## Problem statement:
Transcribe every entry exactly; the images stay out.

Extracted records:
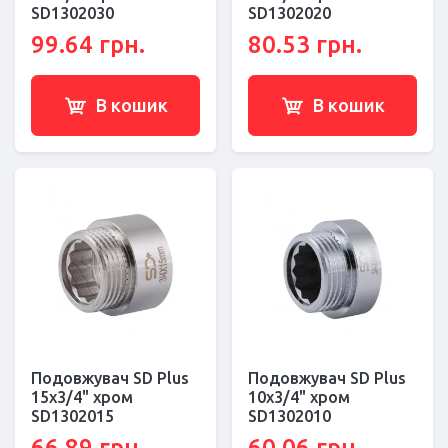
SD1302030
SD1302020
99.64 грн.
80.53 грн.
В кошик
В кошик
Подовжувач SD Plus
Подовжувач SD Plus
15х3/4" хром
10х3/4" хром
SD1302015
SD1302010
66.89 грн.
60.06 грн.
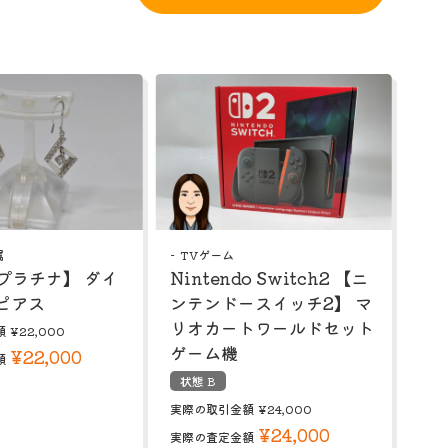
属
TVゲーム
 【プラチナ】 ダイ
Nintendo Switch2 【ニ
ピアス
ンテンドースイッチ2】 マ
リオカートワールドセット
額
¥22,000
ゲーム機
¥22,000
額
状態 B
実際の取引金額
¥24,000
¥24,000
実際の査定金額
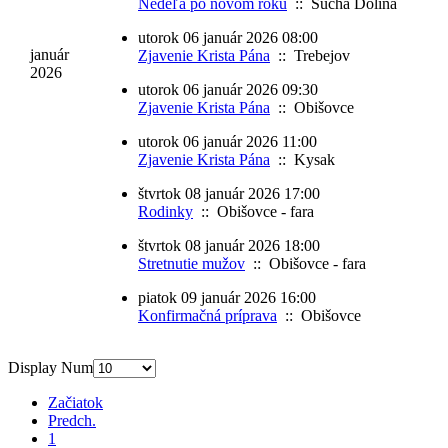
Nedeľa po novom roku
:: Suchá Dolina
utorok 06 január 2026 08:00
január
Zjavenie Krista Pána
:: Trebejov
2026
utorok 06 január 2026 09:30
Zjavenie Krista Pána
:: Obišovce
utorok 06 január 2026 11:00
Zjavenie Krista Pána
:: Kysak
štvrtok 08 január 2026 17:00
Rodinky
:: Obišovce - fara
štvrtok 08 január 2026 18:00
Stretnutie mužov
:: Obišovce - fara
piatok 09 január 2026 16:00
Konfirmačná príprava
:: Obišovce
Display Num
Začiatok
Predch.
1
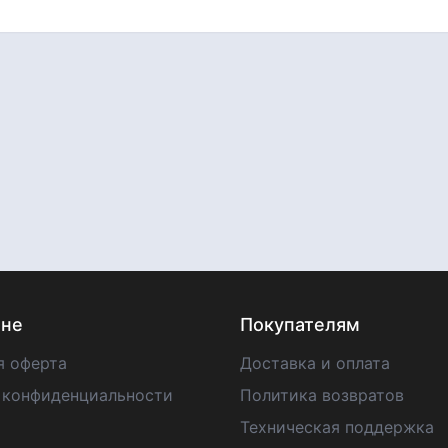
ине
Покупателям
я оферта
Доставка и оплата
 конфиденциальности
Политика возвратов
Техническая поддержка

## Finished task:
SD1302030
SD1302020
99.64 грн.
80.53 грн.
В кошик
В кошик
Подовжувач SD Plus
Подовжувач SD Plus
15х3/4" хром
10х3/4" хром
SD1302015
SD1302010
66.89 грн.
60.06 грн.
属
TVゲーム
 【プラチナ】 ダイ
Nintendo Switch2 【ニ
ピアス
ンテンドースイッチ2】 マ
リオカートワールドセット
額
¥22,000
ゲーム機
¥22,000
額
状態 B
実際の取引金額
¥24,000
¥24,000
実際の査定金額
Nedeľa po novom roku
:: Suchá Dolina
utorok 06 január 2026 08:00
január
Zjavenie Krista Pána
:: Trebejov
2026
utorok 06 január 2026 09:30
Zjavenie Krista Pána
:: Obišovce
utorok 06 január 2026 11:00
Zjavenie Krista Pána
:: Kysak
štvrtok 08 január 2026 17:00
Rodinky
:: Obišovce - fara
štvrtok 08 január 2026 18:00
Stretnutie mužov
:: Obišovce - fara
piatok 09 január 2026 16:00
Konfirmačná príprava
:: Obišovce
Display Num
Začiatok
Predch.
1
ине
Покупателям
я оферта
Доставка и оплата
 конфиденциальности
Политика возвратов
Техническая поддержка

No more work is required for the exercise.